Print the data below exactly as it appears.

DATA SUPPLIED
▶

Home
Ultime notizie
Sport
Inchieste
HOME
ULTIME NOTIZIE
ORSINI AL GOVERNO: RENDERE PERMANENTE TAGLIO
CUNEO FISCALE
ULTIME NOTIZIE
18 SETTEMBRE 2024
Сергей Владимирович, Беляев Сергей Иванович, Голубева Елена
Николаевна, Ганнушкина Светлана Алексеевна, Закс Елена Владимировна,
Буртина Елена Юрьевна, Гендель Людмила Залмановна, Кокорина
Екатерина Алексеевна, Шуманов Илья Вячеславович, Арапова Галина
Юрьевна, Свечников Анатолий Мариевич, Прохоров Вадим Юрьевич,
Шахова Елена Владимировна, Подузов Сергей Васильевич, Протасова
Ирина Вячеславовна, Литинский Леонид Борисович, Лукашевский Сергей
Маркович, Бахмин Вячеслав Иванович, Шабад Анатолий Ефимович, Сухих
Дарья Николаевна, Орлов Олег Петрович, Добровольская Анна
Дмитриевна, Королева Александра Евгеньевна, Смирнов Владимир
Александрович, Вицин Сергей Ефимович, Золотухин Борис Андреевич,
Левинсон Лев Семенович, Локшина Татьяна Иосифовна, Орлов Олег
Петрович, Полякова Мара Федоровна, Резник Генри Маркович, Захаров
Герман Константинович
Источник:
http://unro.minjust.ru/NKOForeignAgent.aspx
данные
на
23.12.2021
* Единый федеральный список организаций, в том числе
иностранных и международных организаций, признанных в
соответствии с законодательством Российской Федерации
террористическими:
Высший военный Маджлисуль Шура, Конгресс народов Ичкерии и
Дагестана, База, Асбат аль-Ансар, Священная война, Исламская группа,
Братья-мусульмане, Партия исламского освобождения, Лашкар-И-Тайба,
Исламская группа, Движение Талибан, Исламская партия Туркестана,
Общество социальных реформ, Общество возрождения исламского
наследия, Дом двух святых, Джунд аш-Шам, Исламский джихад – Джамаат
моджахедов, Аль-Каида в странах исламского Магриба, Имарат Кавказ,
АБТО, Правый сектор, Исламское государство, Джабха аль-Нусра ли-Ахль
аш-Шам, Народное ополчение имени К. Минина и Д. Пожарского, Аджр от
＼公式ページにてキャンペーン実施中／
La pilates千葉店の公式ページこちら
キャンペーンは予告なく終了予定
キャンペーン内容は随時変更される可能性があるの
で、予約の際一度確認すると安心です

◀

EXPECTED OUTPUT
Home
Ultime notizie
Sport
Inchieste
HOME
ULTIME NOTIZIE
ORSINI AL GOVERNO: RENDERE PERMANENTE TAGLIO
CUNEO FISCALE
ULTIME NOTIZIE
18 SETTEMBRE 2024
Сергей Владимирович, Беляев Сергей Иванович, Голубева Елена
Николаевна, Ганнушкина Светлана Алексеевна, Закс Елена Владимировна,
Буртина Елена Юрьевна, Гендель Людмила Залмановна, Кокорина
Екатерина Алексеевна, Шуманов Илья Вячеславович, Арапова Галина
Юрьевна, Свечников Анатолий Мариевич, Прохоров Вадим Юрьевич,
Шахова Елена Владимировна, Подузов Сергей Васильевич, Протасова
Ирина Вячеславовна, Литинский Леонид Борисович, Лукашевский Сергей
Маркович, Бахмин Вячеслав Иванович, Шабад Анатолий Ефимович, Сухих
Дарья Николаевна, Орлов Олег Петрович, Добровольская Анна
Дмитриевна, Королева Александра Евгеньевна, Смирнов Владимир
Александрович, Вицин Сергей Ефимович, Золотухин Борис Андреевич,
Левинсон Лев Семенович, Локшина Татьяна Иосифовна, Орлов Олег
Петрович, Полякова Мара Федоровна, Резник Генри Маркович, Захаров
Герман Константинович
Источник:
http://unro.minjust.ru/NKOForeignAgent.aspx
данные
на
23.12.2021
* Единый федеральный список организаций, в том числе
иностранных и международных организаций, признанных в
соответствии с законодательством Российской Федерации
террористическими:
Высший военный Маджлисуль Шура, Конгресс народов Ичкерии и
Дагестана, База, Асбат аль-Ансар, Священная война, Исламская группа,
Братья-мусульмане, Партия исламского освобождения, Лашкар-И-Тайба,
Исламская группа, Движение Талибан, Исламская партия Туркестана,
Общество социальных реформ, Общество возрождения исламского
наследия, Дом двух святых, Джунд аш-Шам, Исламский джихад – Джамаат
моджахедов, Аль-Каида в странах исламского Магриба, Имарат Кавказ,
АБТО, Правый сектор, Исламское государство, Джабха аль-Нусра ли-Ахль
аш-Шам, Народное ополчение имени К. Минина и Д. Пожарского, Аджр от
＼公式ページにてキャンペーン実施中／
La pilates千葉店の公式ページこちら
キャンペーンは予告なく終了予定
キャンペーン内容は随時変更される可能性があるの
で、予約の際一度確認すると安心です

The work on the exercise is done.